“Doğanın inanılmaz gücü/Deprem öncesi akıl almaz değişim”.
Değişim diyoruz çünkü Gezegen yaşıyor. Yaşarken yıkıyor, kurutuyor, savuruyor.
Kıtasal hareketlerdir bunlar. Bir yeri yıkarken başka bir yerde hayatı canlandırıyor.
Yıl: 1943
Yer: AmerikaKıtanın en yeni yanardağı olan El Paricutin, 1943 yılı şubat ayında düz ovada ekili olan bir mısır tarlasından kabarıp püskürmeye başlamıştır.
İlk haftasında volkan konisi 140 metre, 1 yıl sonrada bu volkanik dağ 325 metre yükselmiştir.
1952 yılında uyuyan bu yanardağ artık lav püskürmüyor. Kuzey ve orta Amerika’da batı kıyısında şimdi yüzlerce uyur halde bulunan volkanlardan biri olmuştur.(Kaynak: Yer yuvarının Araştırılması Çev. İ.Enver Altınlı )
Yıl: 2009
Yer: Türkiye
Şehir olarak Konya ovası, Yine bir mısır tarlası,
Tersi bir doğa olayı.
Gazete haberlerinde 80 metre genişliğinde 70 metre derinliğinde oluşan çöküntü alanları; birçok uzman kişi yeraltı suların aşırı çekilmesi ve bitmesine bağladı.
Bilimsel olarak bu görüşe katılmak mümkün değildir. Bilimsel bir yaklaşım da değildir.
Böyle açıklanması için 70 metre kalınlığında bir su tabakasının saf katışıksız olması gerekir.
Tıpkı Deniz yüzeyi gibi bir buz tabakası ile kaplı olması gerekirdi.
Alttaki su bitince ince buz tabakasının çökmesi gibi. Yapılan açıklamalar inandırıcılıktan uzak.

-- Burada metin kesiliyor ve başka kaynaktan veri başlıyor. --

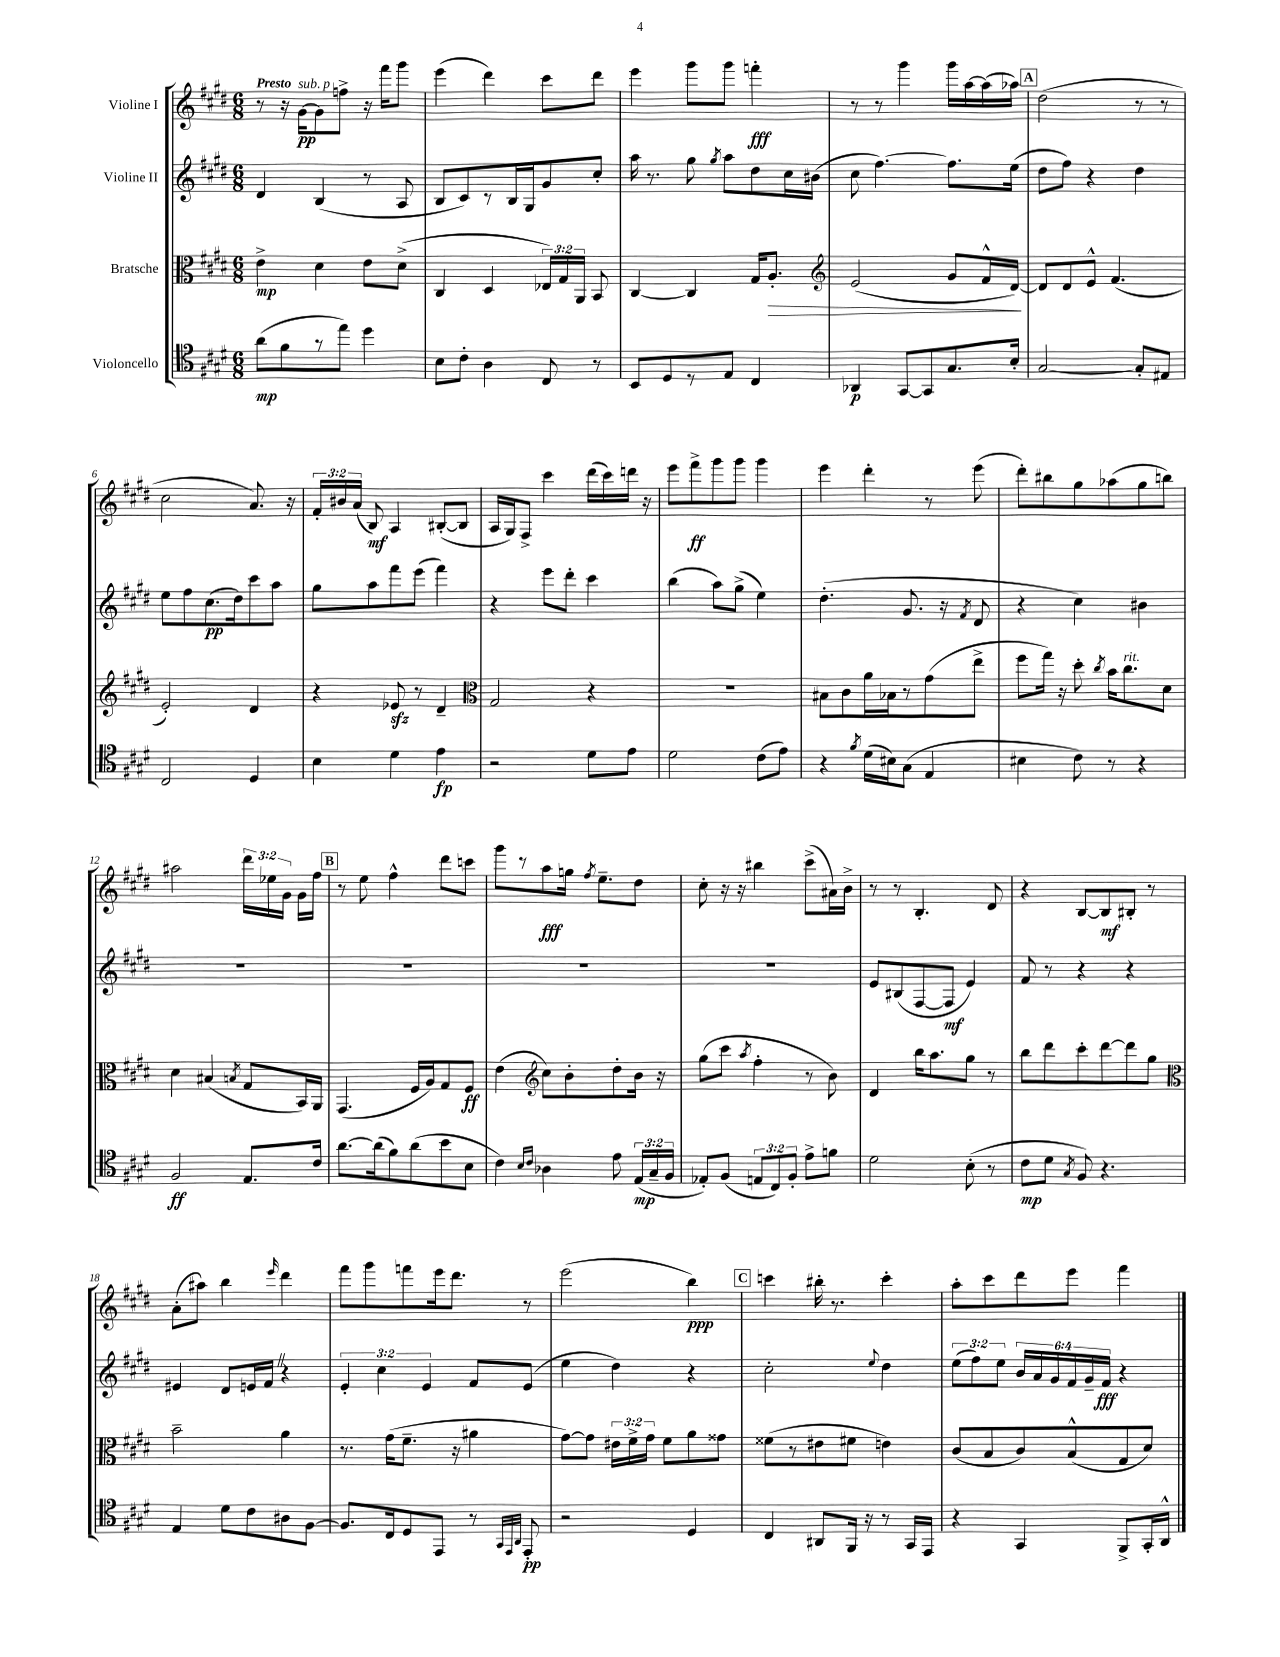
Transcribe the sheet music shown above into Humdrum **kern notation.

**kern	**kern	**kern	**kern
*staff4	*staff3	*staff2	*staff1
*clefC4	*clefC3	*clefG2	*clefG2
*k[f#c#g#d#]	*k[f#c#g#d#]	*k[f#c#g#d#]	*k[f#c#g#d#]
*M6/8	*M6/8	*M6/8	*M6/8
(8a	4e^	4d#	8r
8f#	.	.	16r
.	.	.	[16g#
8r	4d#	(4B	8g#]
8ee)	.	.	8ff^
4dd#	8e	8r	16r
.	.	.	16fff#
.	(8d#^	8A	8ggg#
=	=	=	=
8B	4C#	8B	(4eee
8c#'	.	8c#)	.
4A	4D#	8r	4ddd#)
.	.	16B	.
.	.	16G#	.
8C#	24E-)	8g#	8ccc#
.	24G#	.	.
.	24AA	.	.
8r	8BB	8cc#'	8ddd#
=	=	=	=
8BB	[4C#	16aa	4eee
.	.	8.r	.
8D#	.	.	.
8r	4C#]	8gg#	8ggg#
.	.	8qgg#	.
8E	.	8aa	8ggg#
4C#	16G#	8dd#	4fff'
.	8.A'	.	.
.	.	16cc#	.
.	.	(16b#	.
=	=	=	=
*	*clefG2	*	*
4AA-	(2e	8cc#	8r
.	.	[4.ff#)	8r
[8GG#	.	.	4ggg#
8GG#]	.	.	.
8.G#	8g#	8.ff#]	16ggg#
.	.	.	[16aa
.	16f#^^	.	(16aa]
16B'	[16d#)	(16ee	16aa-)
=	=	=	=
[2G#	8d#]	8dd#	(2dd#
.	8d#	8ff#)	.
.	8e^^	4r	.
.	(4.f#	.	.
8G#']	.	4dd#	8r
8E#	.	.	8r
=	=	=	=
2C#	2e')	8ee	2cc#
.	.	8ff#	.
.	.	(8.cc#	.
.	.	16dd#)	.
4D#	4d#	8ccc#	8.a)
.	.	8aa	.
.	.	.	16r
=	=	=	=
4B	4r	8gg#	24f#'
.	.	.	24b#
.	.	.	(24a
.	.	8aa	8B)
4d#	8e-	8fff#	4A
.	8r	(8eee	.
4e	4d#~	4fff#)	([8B#'
.	.	.	8B#]
=	=	=	=
*	*clefC3	*	*
2r	2G#	4r	16A
.	.	.	16G#)
.	.	.	8F#^
.	.	8eee	4ccc#
.	.	8ddd#'	.
8d#	4r	4ccc#	(16ddd#
.	.	.	16ccc#)
8e	.	.	16ddd
.	.	.	16r
=	=	=	=
2d#	2.r	(4bb	8eee
.	.	.	8fff#^
.	.	8aa)	8ggg#
.	.	(8gg#^	8ggg#
(8c#	.	4ee)	4ggg#
8e)	.	.	.
=	=	=	=
4r	8B#	(4.dd#'	4eee
.	8c#	.	.
8qf#	.	.	.
(16d#	16a	.	4ddd#'
16B#)	16B-	.	.
(8G#	8r	8.g#	.
4E	(8g#	.	8r
.	.	16r	.
.	.	8qf#	.
.	8ee^	8d#	(8eee
=	=	=	=
4B#	8ff#	4r	8ddd#')
.	16gg#)	.	8bb#
.	16r	.	.
8c#)	8dd#'	4cc#)	8gg#
.	8qcc#	.	.
8r	16b	.	(8aa-
.	8.cc#	.	.
4r	.	4b#	8gg#
.	8d#	.	8bb)
=	=	=	=
2F#	4d#	2.r	2aa#
.	(4B#	.	.
.	8qB	.	.
8.E	8G#	.	24ddd#
.	.	.	24ee-
.	.	.	24g#
.	16BB)	.	16g#
16c#	16AA	.	16ff#
=	=	=	=
[8.a	(4.GG#	2.r	8r
.	.	.	8ee
(16a]	.	.	.
8f#)	.	.	4ff#^^
(8a	16F#	.	.
.	16A)	.	.
8b	8G#	.	8ddd#
8B	8F#	.	8ccc
=	=	=	=
4c#)	(4e	2.r	8ggg#
.	.	.	8r
*	*clefG2	*	*
16qqB	.	.	.
16qqc#	.	.	.
4A-	8cc#)	.	8aa
.	8b'	.	16gg
.	.	.	8qff#
.	.	.	8.ee~
8e	8dd#'	.	.
(24E	16b	.	8dd#
24G#~	.	.	.
.	16r	.	.
24F#	.	.	.
=	=	=	=
8E-')	(8gg#	2.r	8cc#'
(8F#	8ccc#	.	16r
.	.	.	16r
.	8qaa	.	.
12E	4ff#'	.	4bb#
12C#)	.	.	.
12F#'	.	.	.
8e^	8r	.	(8ccc#^
8f	8b)	.	16a#)
.	.	.	16b^
=	=	=	=
2d#	4d#	8e	8r
.	.	(8B#	8r
.	16bb	[8F#	4.B'
.	8.aa	.	.
.	.	8F#]	.
(8B'	8gg#	4e)	.
8r	8r	.	8d#
=	=	=	=
8c#	8bb	8f#	4r
8d#	8ddd#	8r	.
8qG#	.	.	.
8F#)	8ccc#'	4r	[8B
4.r	[8ddd#	.	8B]
.	8ddd#]	4r	8B#'
.	8gg#	.	8r
=	=	=	=
*	*clefC3	*	*
4E	2b~	4e#	(8a'
.	.	.	8aa#)
8d#	.	8d#	4bb
8c#	.	16e	.
.	.	16f#	.
.	.	.	16qqeee
8A#	4a	4r	4ddd#
[8F#	.	.	.
=	=	=	=
8.F#]	8.r	6e'	8fff#
.	.	.	8ggg#
.	.	6cc#	.
16C#	(16g#	.	.
8D#	8.f#~	.	8fff
.	.	6e	.
8EE	.	.	16eee
.	16r	.	8.ddd#
8r	4a#	8f#	.
32qqGG#	.	.	.
32qqEE	.	.	.
32qqAA	.	.	.
8EE'	.	(8e	8r
=	=	=	=
2r	[8g#)	4ee	(2eee
.	8g#]	.	.
.	24e#	4dd#)	.
.	24f#^	.	.
.	24g#	.	.
.	8f#	.	.
4D#	8a	4r	4bb)
.	8g##	.	.
=	=	=	=
4C#	(8f##	2cc#'	4ccc
.	8r	.	.
8AA#	8e#	.	16bb#'
.	.	.	8.r
16FF#	8f#	.	.
16r	.	.	.
.	.	8qqee	.
8r	4e)	4dd#	4ccc'
16GG#	.	.	.
16EE	.	.	.
=	=	=	=
4r	(8c#	(12ee	8aa'
.	.	12ff#)	.
.	8B	.	8ccc#
.	.	12ee	.
4GG#	8c#)	24b	8ddd#
.	.	24a	.
.	.	24g#	.
.	(8B^^	24f#	8eee
.	.	24g#~	.
.	.	24f#	.
8FF#^	8G#	4r	4fff#
16GG#'	8d#)	.	.
16AA^^	.	.	.
==	==	==	==
*-	*-	*-	*-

Peki, Akifer dediğimiz birimler ne oldu?
Hepsi eriyip buharlaştı mı?
Petrol, doğal gaz veya Yeraltı su amaçlı Mekanik sondaj bilgisi olan, Mekanik sondaj açtıran, Takip eden, bir uzmanın gördüğü ve geçilen birimler, Akifer dediğimiz birimler; kum çakıl, kireç taşı, Konglomera, gözenekli birimler nereye gitti?
Kaldı ki Konya ili sınırları içinde açılan mekanik sondajların çok önemli bir kısmı da susuz çıkmaktadır.
Yeraltı su kaynaklarının bitmesine bağlanırsa en fazla çökecek derinlik 5.metreyi geçmez.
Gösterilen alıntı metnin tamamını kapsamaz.